- [The data]

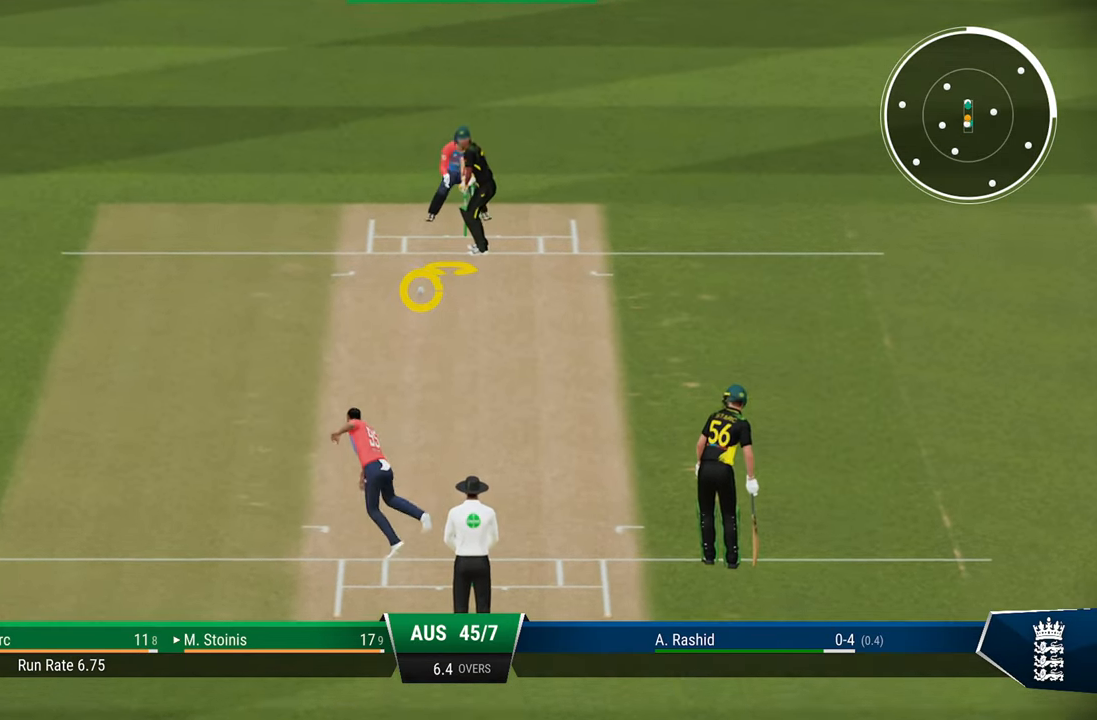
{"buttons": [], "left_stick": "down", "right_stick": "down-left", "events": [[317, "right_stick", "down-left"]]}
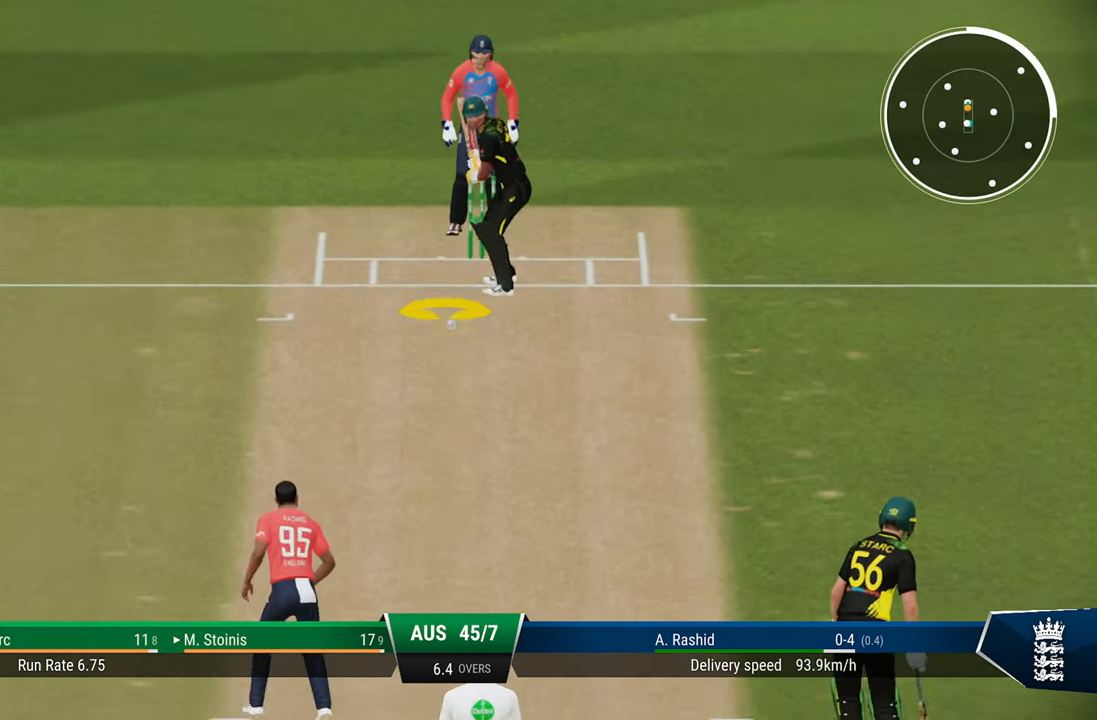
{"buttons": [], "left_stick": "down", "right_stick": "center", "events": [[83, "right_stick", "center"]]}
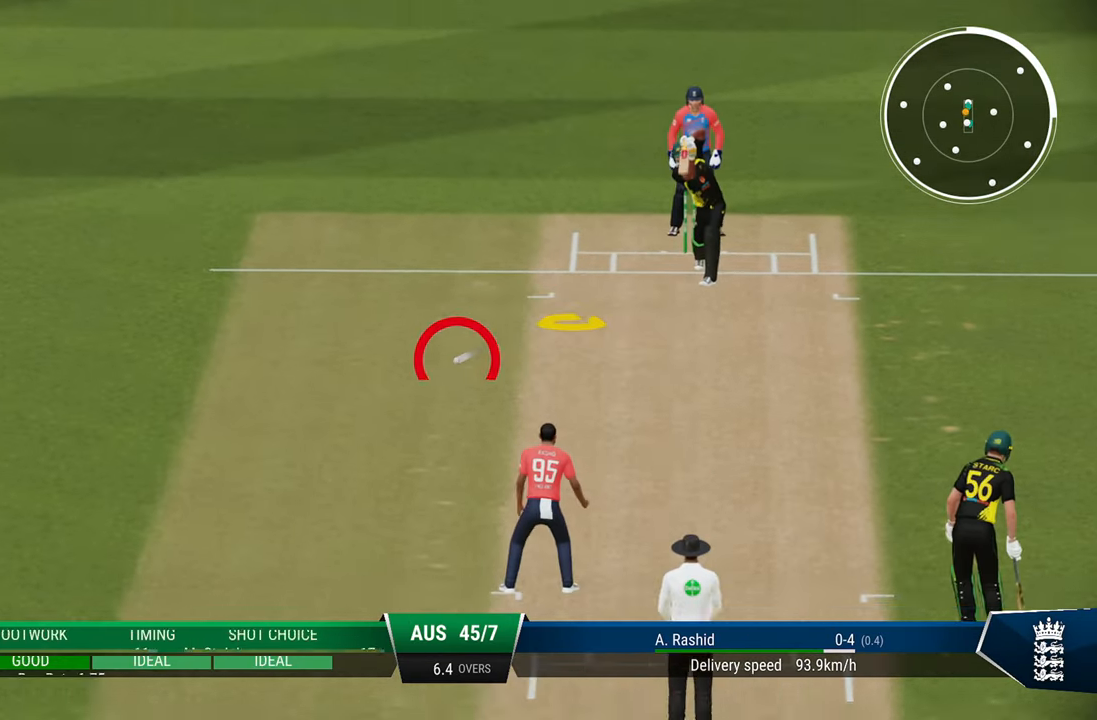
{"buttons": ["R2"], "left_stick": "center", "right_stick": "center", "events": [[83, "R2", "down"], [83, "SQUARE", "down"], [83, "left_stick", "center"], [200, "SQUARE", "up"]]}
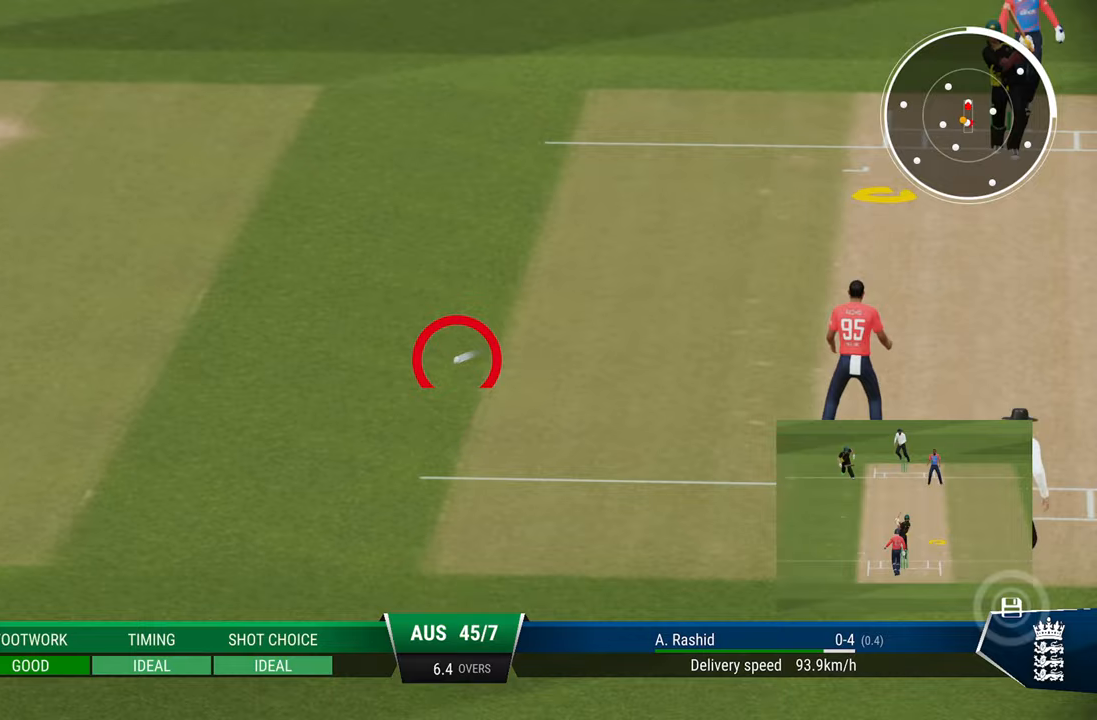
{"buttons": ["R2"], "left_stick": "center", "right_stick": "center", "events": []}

- [What you are asked to do] A faithful copy of the data above is wanted, with every image left out.

- [Written answer]
{"buttons": [], "left_stick": "down", "right_stick": "down-left", "events": [[317, "right_stick", "down-left"]]}
{"buttons": [], "left_stick": "down", "right_stick": "center", "events": [[83, "right_stick", "center"]]}
{"buttons": ["R2"], "left_stick": "center", "right_stick": "center", "events": [[83, "R2", "down"], [83, "SQUARE", "down"], [83, "left_stick", "center"], [200, "SQUARE", "up"]]}
{"buttons": ["R2"], "left_stick": "center", "right_stick": "center", "events": []}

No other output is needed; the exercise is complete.